Alyssa Ross May 9, 2021, 4:32 p.m. UTC | #9
On Mon, May 03, 2021 at 10:57:12AM +0200, Florian Weimer wrote:
> * Alyssa Ross:
>
> > Patterns like %*[ can safely be used to match a great many characters,
> > and it's quite realisitic to use them for more than INT_MAX characters
> > from an IO stream.
> >
> > With the previous approach, after INT_MAX characters (v)fscanf would
> > return successfully, indicating an end to the match, even though there
> > wasn't one.
>
> I've pushed to this commit, thanks.
>
> We can integrate the test once your copyright assignment is on file.

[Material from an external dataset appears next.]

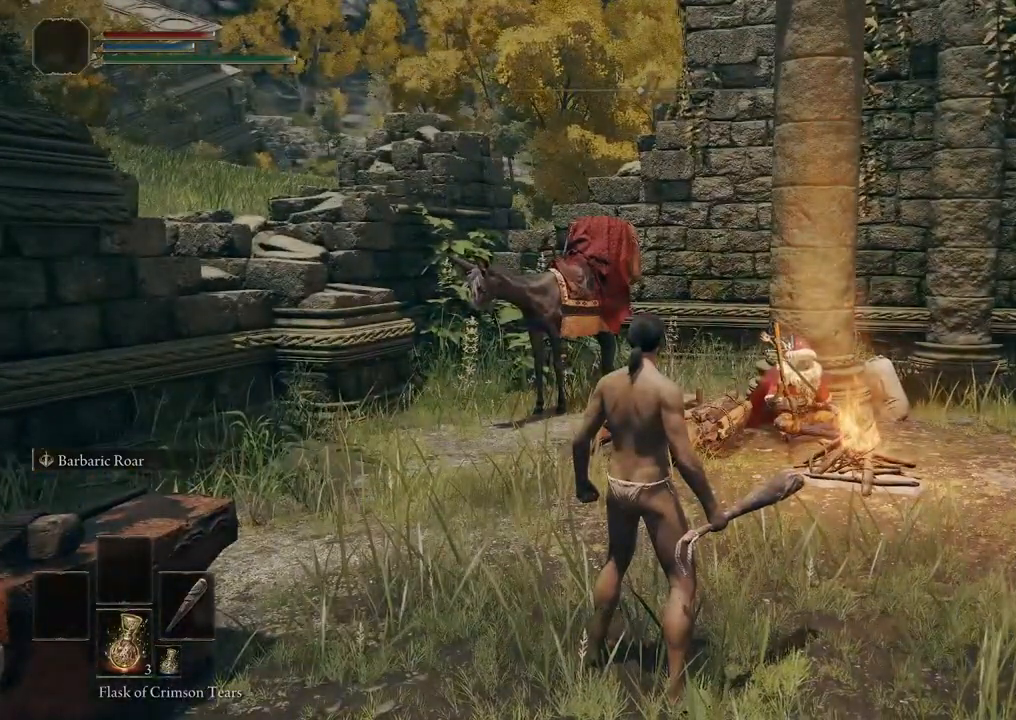
{"buttons": [], "left_stick": "right", "right_stick": "down-left", "events": [[217, "left_stick", "right"], [250, "right_stick", "down-right"], [350, "right_stick", "down-left"]]}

My copyright assignment should be sorted now (as of May 6).
  

Patch

diff --git a/stdio-common/vfscanf-internal.c b/stdio-common/vfscanf-internal.c
index 38e74776a5..1d81e16f4e 100644
--- a/stdio-common/vfscanf-internal.c
+++ b/stdio-common/vfscanf-internal.c
@@ -2479,11 +2479,6 @@  __vfscanf_internal (FILE *s, const char *format, va_list argptr,
 	  else
 	    not_in = 0;
 
-	  if (width < 0)
-	    /* There is no width given so there is also no limit on the
-	       number of characters we read.  Therefore we set width to
-	       a very high value to make the algorithm easier.  */
-	    width = INT_MAX;
 
 #ifdef COMPILE_WSCANF
 	  /* Find the beginning and the end of the scanlist.  We are not
@@ -2647,7 +2642,7 @@  __vfscanf_internal (FILE *s, const char *format, va_list argptr,
 			}
 		    }
 		}
-	      while (--width > 0 && inchar () != WEOF);
+	      while ((width < 0 || --width > 0) && inchar () != WEOF);
 	    out:
 #else
 	      char buf[MB_LEN_MAX];
@@ -2732,7 +2727,7 @@  __vfscanf_internal (FILE *s, const char *format, va_list argptr,
 			}
 		    }
 
-		  if (--width <= 0)
+		  if (width >= 0 && --width <= 0)
 		    break;
 		}
 	      while (inchar () != EOF);
@@ -2884,7 +2879,7 @@  __vfscanf_internal (FILE *s, const char *format, va_list argptr,
 		  assert (n <= MB_LEN_MAX);
 		  str += n;
 		}
-	      while (--width > 0 && inchar () != WEOF);
+	      while ((width < 0 || --width > 0) && inchar () != WEOF);
 	    out2:
 #else
 	      do
@@ -2938,7 +2933,7 @@  __vfscanf_internal (FILE *s, const char *format, va_list argptr,
 			}
 		    }
 		}
-	      while (--width > 0 && inchar () != EOF);
+	      while ((width < 0 || --width > 0) && inchar () != EOF);
 #endif
 
 	      if (__glibc_unlikely (now == read_in))